Technische Erfindungen lassen sich in Ergänzung oder als Alternative zu Patenten auch mittels Gebrauchsmuster schützen. So besteht beispielsweise in Europa die Möglichkeit entsprechende Gebrauchsmuster in Deutschland, Österreich, Bulgarien, Dänemark, Estland, Finnland, der Tschechischen Republik, der Slowakei, Portugal, Spanien, Ungarn, Polen und der Türkei zu erlangen.

Das Gebrauchsmuster wird häufig auch als „kleiner Bruder des Patents“ oder „Minipatent“ bezeichnet, nicht zuletzt weil man von einer geringeren Anforderung an die erfinderische Leistung für ein Gebrauchsmuster ausging. Der deutsche BGH entschied sich mit Beschluss vom 20. Juni 2006 (C ZB 27/05 – Demonstrationsschrank) gegen die bis dahin vorherrschende Sichtweise, dass sich der Maßstab für eine erfinderische Leistung im Gebrauchsmusterrecht von der im Patentrecht unterscheide (s. Beitrag v. 20.09.2006). Dem bis dato häufig ausschlaggebenden Grund für die Anmeldung eines Gebrauchsmusters an Stelle eines Patents oder die Abzweigung eines Gebrauchsmusters aus einem wegen mangelnder erfinderischer Leistung bedrohten Patents wurde damit die Grundlage entzogen.
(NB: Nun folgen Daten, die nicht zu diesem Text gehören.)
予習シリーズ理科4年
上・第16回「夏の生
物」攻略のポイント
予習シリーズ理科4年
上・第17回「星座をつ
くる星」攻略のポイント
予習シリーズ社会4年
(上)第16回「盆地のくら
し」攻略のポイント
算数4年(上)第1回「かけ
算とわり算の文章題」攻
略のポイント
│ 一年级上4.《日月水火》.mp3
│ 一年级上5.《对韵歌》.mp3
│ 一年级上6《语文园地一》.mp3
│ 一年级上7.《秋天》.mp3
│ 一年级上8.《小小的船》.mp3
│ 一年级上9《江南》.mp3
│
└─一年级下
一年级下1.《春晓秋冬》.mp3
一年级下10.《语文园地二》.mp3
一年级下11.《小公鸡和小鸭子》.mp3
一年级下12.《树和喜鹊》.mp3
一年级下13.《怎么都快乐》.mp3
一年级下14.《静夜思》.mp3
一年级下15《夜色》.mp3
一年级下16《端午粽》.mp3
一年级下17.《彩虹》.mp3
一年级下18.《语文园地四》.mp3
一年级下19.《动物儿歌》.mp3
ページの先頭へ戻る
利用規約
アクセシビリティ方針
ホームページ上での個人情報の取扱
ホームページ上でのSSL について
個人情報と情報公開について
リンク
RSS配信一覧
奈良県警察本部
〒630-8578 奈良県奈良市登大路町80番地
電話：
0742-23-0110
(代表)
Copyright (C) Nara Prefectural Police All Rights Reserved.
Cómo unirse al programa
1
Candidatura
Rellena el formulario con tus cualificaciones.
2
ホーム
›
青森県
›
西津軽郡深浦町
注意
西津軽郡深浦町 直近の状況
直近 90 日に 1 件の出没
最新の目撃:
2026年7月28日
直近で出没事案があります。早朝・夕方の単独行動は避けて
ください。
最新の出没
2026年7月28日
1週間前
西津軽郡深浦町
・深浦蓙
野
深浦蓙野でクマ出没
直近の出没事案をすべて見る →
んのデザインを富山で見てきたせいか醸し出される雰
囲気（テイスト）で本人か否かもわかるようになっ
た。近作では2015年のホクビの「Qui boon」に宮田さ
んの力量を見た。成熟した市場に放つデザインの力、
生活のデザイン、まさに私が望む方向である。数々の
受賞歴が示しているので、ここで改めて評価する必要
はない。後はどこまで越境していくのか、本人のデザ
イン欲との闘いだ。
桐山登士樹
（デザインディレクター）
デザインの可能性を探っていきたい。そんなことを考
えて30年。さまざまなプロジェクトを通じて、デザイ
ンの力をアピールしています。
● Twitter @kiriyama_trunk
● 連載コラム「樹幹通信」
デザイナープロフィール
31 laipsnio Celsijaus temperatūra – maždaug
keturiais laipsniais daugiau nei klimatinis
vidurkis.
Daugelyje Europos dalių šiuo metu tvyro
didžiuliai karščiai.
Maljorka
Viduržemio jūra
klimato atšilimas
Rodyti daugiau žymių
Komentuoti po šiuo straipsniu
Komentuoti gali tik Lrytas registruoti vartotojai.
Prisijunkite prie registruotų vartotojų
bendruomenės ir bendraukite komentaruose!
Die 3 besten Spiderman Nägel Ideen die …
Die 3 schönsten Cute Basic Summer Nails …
 Der österreichische Oberste Patent- und Markensenat zog jetzt mit der Entscheidung vom 22. Dezember 2010 OGM 1/10 – Teleskopausleger vom 22. Dezember 2010 nach und stellte im Verhältnis zwischen der Erfindungshöhe des Patents und des Gebrauchsmusters fest:

„Der Spielraum zwischen Neuheit und nicht Naheliegendem ist zu klein, um ein dazwischen liegendes Niveau für die erfinderische Leistung eines Gebrauchsmusters definieren zu können. Der Versuch, zwischen der neuen und der nicht nahe liegenden Lösung die Kategorie einer „nicht ganz naheliegenden Lösung“ einzuführen, ist angesichts des Umstandes, dass auch eine nicht „ganz naheliegende“ Lösung letztlich in dem Sinn nahe liegt, dass der Fachmann irgendeine Veranlassung haben muss, sie vorzuschlagen (andernfalls liegt die Lösung nach dem Aufgabe – Lösungsansatz ohnedies nicht nahe), als gescheitert anzusehen.“

 Mit einfachen Worten, das Merkmal der erfinderischen Leistung ist kein quantitatives Merkmal, das sich beim Gebrauchsmuster gegenüber dem Patent abschichten lässt. Vielmehr handelt es sich bei der erfinderischen Leistung um ein qualitatives Merkmal, was bei Anwendung des (vom Europäischen Patentamt etablierten) Aufgabe – Lösungsansatzes für die Beurteilung der erfinderischen Tätigkeit bei Patenten und Gebrauchmustern zu gleichem Ergebnis führen sollte.